To understand progressive overloading, let’s refer to the legend of Milo of Croton. He was the 6th century BC wrestler in ancient Greece who won many victories in the athletic festivals all around Greece. Legend goes that to get strong, he used to carry a calf on his shoulders. As the calf grew in size and became a bull, Milo also grew stronger to be able to carry the bull on his shoulders. Although we doubt the authenticity of this legend, the gist of it is quite relevant for understanding the process of progressive overloading. As we put more load on our body, our body compensates for it by becoming stronger.
Whenever we start a new workout, we always find it difficult in the beginning. Everyone remembers the day after performing heavy squats for the first time. It was incredibly hard to go down the stairs. However as time progresses we no longer feel sore after the same workout. This is because our body and mind both are incredibly efficient at getting used to stresses.
When we first started the workout, our muscles were not used to lifting heavy weights and our mind was not efficient in utilizing our muscles to perform the task. However after performing the workout for sometime, our body and mind overcompensates for the stresses of our workout and develop capacity to handle all the insults. Our muscles become strong while our brain learns how to engage our muscles most efficiently. The workout then no longer feels hard to us.
At this point it could be enticing for many of us to just keep performing the same workout, as we can now perform it quite comfortably. However this approach will stall our progress, as our body is no longer challenged. In order to continue making progress, we need to make our workouts challenging through the process of progressive overloading.
There are a number of ways one can use to progressively overload their workout. The 6 most common methods include
1, Increase the weight lifted in a workout just as Milo did.
2. Keep weight the same but increase the number of repetitions.
3. Keep, weight and repetition the same however decrease the rest between sets
4. Increasing the range of motion with the same amount of weight.
5. Lifting the same amount of load for same number of repetitions, but performing those repetitions in shorter time period.
6. Lifting the same amount of load for same number of repetitions, but performing those repetitions slowly to keep the muscles under tension for longer periods of time.
Progressive overloading constantly keeps our body under stress, such that it is always compensating for the increased stresses we subject it to. Under such a process our body has no option but to grow in size and strength. In theory this all sounds simple, however in practice this is quite difficult. Increased load is highly uncomfortable to an athlete during the workout, moreover since the body gets exposed to increased stresses in every workout some amount of muscle soreness is always there. We must keep in mind that to attain anything substantial in life, we need to get out of our comfort zone. It applies to everything in life including fitness. If we want to get strong or grow muscles, we need to get comfortable being uncomfortable.

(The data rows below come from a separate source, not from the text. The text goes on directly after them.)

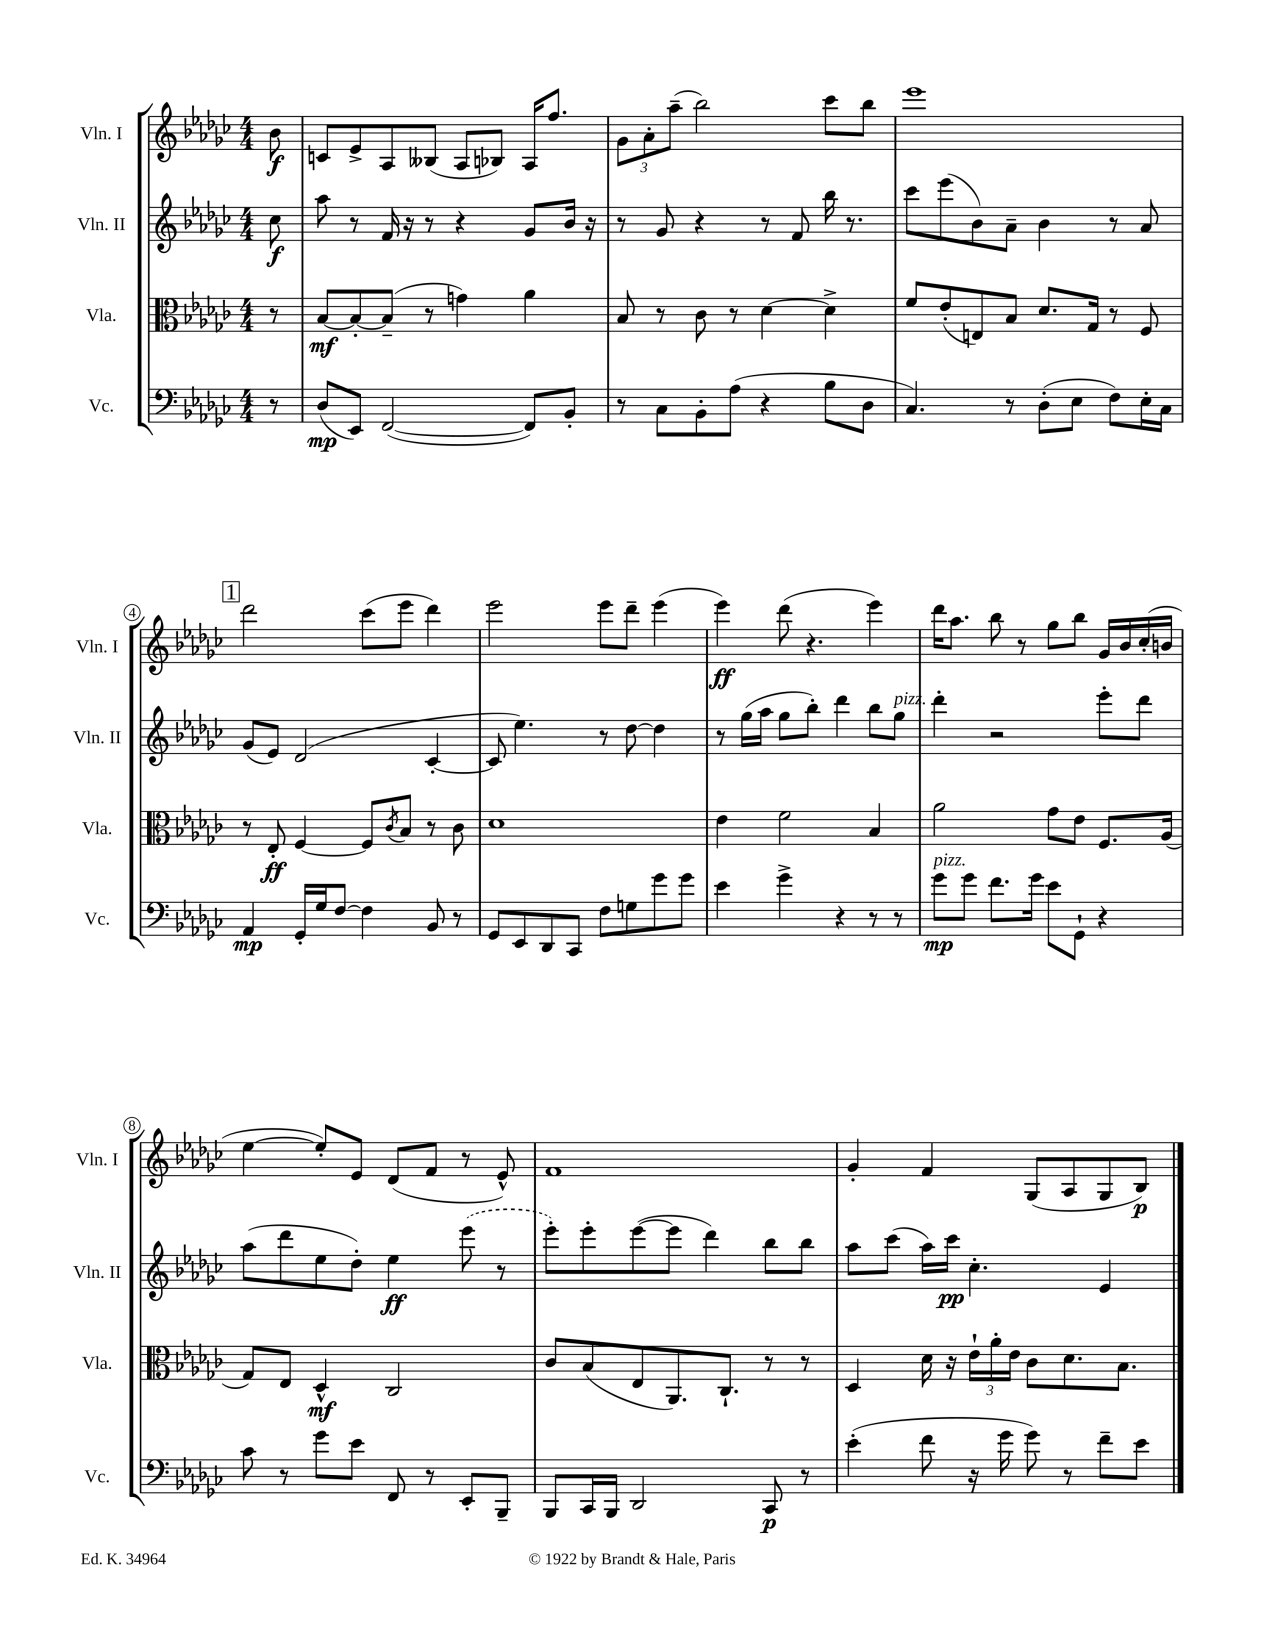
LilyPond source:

<<
\new StaffGroup <<
\new Staff = "s0" \with { instrumentName = "Vln. I" shortInstrumentName = "Vln. I" } {
    \clef treble \key ges \major \numericTimeSignature \time 4/4 \partial 8
    bes'8\f |
    c'8 ees'8-> aes8 beses8( aes8 bes8) aes16 f''8. |
    \tuplet 3/2 { ges'8 aes'8-. aes''8--( } bes''2) ces'''8 bes''8 |
    ees'''1 |
    \mark \markup { \box "1" } des'''2 ces'''8( ees'''8 des'''4) |
    ees'''2 ees'''8 des'''8-- ees'''4( |
    ees'''4\ff) des'''8( r4. ees'''4) |
    des'''16 aes''8. bes''8 r8 ges''8 bes''8 ges'16 bes'16 ces''16-.( b'16 |
    ees''4~ ees''8-.) ees'8 des'8( f'8 r8 ees'8-^) |
    f'1 |
    ges'4-. f'4 ges8( aes8 ges8 bes8\p) \bar "|." |
}
\new Staff = "s1" \with { instrumentName = "Vln. II" shortInstrumentName = "Vln. II" } {
    \clef treble \key ges \major \numericTimeSignature \time 4/4 \partial 8
    ces''8\f |
    aes''8 r8 f'16 r16 r8 r4 ges'8 bes'16 r16 |
    r8 ges'8 r4 r8 f'8 bes''16 r8. |
    ces'''8 ees'''8( bes'8) aes'8-- bes'4 r8 aes'8 |
    \mark \markup { \box "1" } ges'8( ees'8) des'2( ces'4~-. |
    ces'8 ees''4.) r8 des''8~ des''4 |
    r8 ges''16( aes''16 ges''8 bes''8-.) des'''4 bes''8 ges''8^\markup { \italic "pizz." } |
    des'''4-. r2 ees'''8-. des'''8 |
    aes''8( des'''8 ees''8 des''8-.) ees''4\ff \once \slurDashed ees'''8( r8 |
    ees'''8-.) ees'''8-. ees'''8~( ees'''8 des'''4) bes''8 bes''8 |
    aes''8 ces'''8( aes''16) ces'''16\pp ces''4.-. ees'4 \bar "|." |
}
\new Staff = "s2" \with { instrumentName = "Vla." shortInstrumentName = "Vla." } {
    \clef alto \key ges \major \numericTimeSignature \time 4/4 \partial 8
    r8 |
    bes8~\mf bes8~-. bes8--( r8 g'4) aes'4 |
    bes8 r8 ces'8 r8 des'4~ des'4-> |
    f'8 ees'8-.( e8) bes8 des'8. ges16 r8 f8 |
    \mark \markup { \box "1" } r8 ees8-.\ff f4~ f8 \acciaccatura { ces'8 } bes8 r8 ces'8 |
    des'1 |
    ees'4 f'2 bes4 |
    aes'2 ges'8 ees'8 f8. aes16( |
    ges8) ees8 des4-^\mf ces2 |
    ces'8 bes8( ees8 aes,8.) ces8.-! r8 r8 |
    des4 des'16 r16 \tuplet 3/2 { ees'16-! aes'16-. ees'16 } ces'8 des'8. bes8. \bar "|." |
}
\new Staff = "s3" \with { instrumentName = "Vc." shortInstrumentName = "Vc." } {
    \clef bass \key ges \major \numericTimeSignature \time 4/4 \partial 8
    r8 |
    des8\mp( ees,8) f,2~( f,8) bes,8-. |
    r8 ces8 bes,8-. aes8( r4 bes8 des8 |
    ces4.) r8 des8-.( ees8 f8) ees16-. ces16 |
    \mark \markup { \box "1" } aes,4\mp ges,16-. ges16 f8~ f4 bes,8 r8 |
    ges,8 ees,8 des,8 ces,8 f8 g8 ges'8 ges'8 |
    ees'4 ges'4-> r4 r8 r8 |
    ges'8\mp^\markup { \italic "pizz." } ges'8 f'8. ges'16 ees'8 ges,8-! r4 |
    ces'8 r8 ges'8 ees'8 f,8 r8 ees,8-. bes,,8-- |
    bes,,8 ces,16 bes,,16 des,2 ces,8\p r8 |
    ees'4-.( f'8 r16 ges'16 ges'8) r8 f'8-- ees'8 \bar "|." |
}
>>
>>
\layout { \context { \Score \override BarNumber.stencil = #(make-stencil-circler 0.1 0.3 ly:text-interface::print) } }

To summarize, even the most optimally designed workout will not provide results if we are not pushing ourselves hard. If we are serious about making strength and muscle gains we need to continue to challenge ourselves by progressively overloading our workouts.

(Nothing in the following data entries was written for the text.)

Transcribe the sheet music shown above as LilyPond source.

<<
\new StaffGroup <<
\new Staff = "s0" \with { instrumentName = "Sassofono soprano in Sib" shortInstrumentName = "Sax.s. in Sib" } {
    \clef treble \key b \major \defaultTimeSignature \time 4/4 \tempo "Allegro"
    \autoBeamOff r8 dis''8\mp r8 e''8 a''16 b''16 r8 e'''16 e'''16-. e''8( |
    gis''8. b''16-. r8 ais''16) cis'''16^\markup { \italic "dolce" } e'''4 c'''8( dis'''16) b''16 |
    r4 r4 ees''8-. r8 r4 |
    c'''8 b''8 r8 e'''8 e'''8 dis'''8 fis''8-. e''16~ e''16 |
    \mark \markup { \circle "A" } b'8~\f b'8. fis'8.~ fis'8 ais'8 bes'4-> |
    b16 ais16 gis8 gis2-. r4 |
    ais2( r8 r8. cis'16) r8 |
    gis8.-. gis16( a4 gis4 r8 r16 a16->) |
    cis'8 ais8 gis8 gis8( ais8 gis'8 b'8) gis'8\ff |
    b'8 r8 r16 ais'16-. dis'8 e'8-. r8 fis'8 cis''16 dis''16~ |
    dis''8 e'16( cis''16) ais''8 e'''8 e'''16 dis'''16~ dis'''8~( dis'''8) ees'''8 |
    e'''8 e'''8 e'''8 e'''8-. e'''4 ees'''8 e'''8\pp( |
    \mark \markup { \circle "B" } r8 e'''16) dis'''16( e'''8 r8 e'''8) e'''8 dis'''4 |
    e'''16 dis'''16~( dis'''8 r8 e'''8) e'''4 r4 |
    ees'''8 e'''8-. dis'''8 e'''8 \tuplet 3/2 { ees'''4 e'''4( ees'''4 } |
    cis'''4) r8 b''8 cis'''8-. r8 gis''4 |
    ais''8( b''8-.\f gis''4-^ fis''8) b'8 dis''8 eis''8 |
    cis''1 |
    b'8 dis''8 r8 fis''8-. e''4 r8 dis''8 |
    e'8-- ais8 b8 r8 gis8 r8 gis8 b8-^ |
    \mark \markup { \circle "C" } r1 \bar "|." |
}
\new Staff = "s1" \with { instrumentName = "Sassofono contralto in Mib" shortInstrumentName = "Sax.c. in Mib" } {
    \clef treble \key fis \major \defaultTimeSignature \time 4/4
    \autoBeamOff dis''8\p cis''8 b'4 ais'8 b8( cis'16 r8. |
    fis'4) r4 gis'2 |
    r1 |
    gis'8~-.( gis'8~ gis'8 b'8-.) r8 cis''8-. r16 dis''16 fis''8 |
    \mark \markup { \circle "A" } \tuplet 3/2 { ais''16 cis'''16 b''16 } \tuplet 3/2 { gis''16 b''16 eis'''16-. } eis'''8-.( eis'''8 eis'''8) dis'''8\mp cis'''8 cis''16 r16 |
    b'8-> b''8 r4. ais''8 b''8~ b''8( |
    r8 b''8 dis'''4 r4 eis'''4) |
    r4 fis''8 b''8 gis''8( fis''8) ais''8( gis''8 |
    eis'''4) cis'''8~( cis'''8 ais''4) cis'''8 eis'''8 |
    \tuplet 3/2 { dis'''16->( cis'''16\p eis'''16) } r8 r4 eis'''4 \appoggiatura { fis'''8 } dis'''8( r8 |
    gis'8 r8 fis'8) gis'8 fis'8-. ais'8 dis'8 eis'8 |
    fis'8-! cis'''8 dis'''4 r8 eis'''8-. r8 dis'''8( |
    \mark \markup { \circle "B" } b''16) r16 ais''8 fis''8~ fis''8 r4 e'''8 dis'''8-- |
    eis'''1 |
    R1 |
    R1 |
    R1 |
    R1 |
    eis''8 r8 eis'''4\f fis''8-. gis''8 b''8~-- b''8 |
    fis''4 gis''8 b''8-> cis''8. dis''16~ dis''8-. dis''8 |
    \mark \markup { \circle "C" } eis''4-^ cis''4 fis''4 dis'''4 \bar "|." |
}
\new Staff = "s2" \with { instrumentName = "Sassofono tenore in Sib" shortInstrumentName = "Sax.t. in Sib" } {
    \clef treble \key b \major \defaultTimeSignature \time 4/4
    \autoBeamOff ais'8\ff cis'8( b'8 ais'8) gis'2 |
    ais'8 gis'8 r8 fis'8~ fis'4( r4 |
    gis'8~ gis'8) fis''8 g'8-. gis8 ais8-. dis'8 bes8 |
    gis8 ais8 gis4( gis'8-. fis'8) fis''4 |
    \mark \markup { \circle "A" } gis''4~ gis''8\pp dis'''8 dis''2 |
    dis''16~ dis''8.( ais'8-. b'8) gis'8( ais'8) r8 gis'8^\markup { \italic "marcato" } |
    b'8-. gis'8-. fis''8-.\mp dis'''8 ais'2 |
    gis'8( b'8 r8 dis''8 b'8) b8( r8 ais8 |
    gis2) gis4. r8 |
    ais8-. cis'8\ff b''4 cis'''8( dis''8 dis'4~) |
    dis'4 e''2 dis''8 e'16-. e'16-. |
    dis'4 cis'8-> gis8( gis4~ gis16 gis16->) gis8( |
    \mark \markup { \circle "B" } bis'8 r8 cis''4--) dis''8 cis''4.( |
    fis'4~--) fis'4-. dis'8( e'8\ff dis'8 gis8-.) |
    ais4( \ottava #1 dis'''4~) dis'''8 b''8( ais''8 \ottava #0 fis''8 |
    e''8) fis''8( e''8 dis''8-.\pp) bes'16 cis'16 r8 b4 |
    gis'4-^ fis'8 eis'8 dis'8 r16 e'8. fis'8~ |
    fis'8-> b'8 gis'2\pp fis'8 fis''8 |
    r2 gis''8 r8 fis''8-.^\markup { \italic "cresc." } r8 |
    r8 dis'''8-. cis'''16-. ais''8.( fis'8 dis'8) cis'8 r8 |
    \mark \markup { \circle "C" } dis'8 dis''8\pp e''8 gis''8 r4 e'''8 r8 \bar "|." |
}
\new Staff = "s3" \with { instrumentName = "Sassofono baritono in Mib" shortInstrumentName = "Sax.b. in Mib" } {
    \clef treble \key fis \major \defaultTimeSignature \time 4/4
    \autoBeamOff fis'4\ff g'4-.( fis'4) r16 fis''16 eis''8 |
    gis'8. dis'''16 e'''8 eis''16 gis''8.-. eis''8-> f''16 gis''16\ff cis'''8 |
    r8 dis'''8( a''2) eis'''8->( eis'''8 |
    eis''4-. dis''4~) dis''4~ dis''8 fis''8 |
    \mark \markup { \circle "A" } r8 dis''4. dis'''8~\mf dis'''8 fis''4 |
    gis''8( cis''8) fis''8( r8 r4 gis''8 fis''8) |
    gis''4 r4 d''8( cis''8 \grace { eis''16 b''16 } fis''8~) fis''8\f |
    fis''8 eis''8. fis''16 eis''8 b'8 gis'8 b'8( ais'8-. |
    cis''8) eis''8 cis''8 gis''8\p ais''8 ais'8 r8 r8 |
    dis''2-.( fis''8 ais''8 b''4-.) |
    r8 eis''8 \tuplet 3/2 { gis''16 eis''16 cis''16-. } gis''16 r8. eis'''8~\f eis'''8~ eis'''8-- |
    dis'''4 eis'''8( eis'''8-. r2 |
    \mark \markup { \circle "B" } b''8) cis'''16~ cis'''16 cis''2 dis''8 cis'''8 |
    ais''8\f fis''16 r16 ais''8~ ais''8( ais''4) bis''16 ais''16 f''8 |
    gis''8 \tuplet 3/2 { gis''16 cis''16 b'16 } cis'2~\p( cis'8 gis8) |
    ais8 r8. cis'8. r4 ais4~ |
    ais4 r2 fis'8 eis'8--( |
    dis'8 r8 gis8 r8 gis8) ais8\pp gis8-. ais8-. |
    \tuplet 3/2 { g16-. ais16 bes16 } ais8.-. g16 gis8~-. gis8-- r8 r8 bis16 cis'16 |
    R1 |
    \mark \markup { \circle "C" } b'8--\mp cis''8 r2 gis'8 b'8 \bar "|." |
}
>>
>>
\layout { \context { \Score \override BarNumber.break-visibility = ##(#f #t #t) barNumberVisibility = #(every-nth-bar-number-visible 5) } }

Over a period of time though, we will notice that it becomes harder and harder for us to be able to progressively overload our workout. At this point we would have hit a plateau in the strength and mass gain. Before that happens we should change our entire workout. It is recommended that one should never continue the same workout routine for more than 12 weeks. Starting a new workout is a way of jolting the body to adapt to a new stimulus.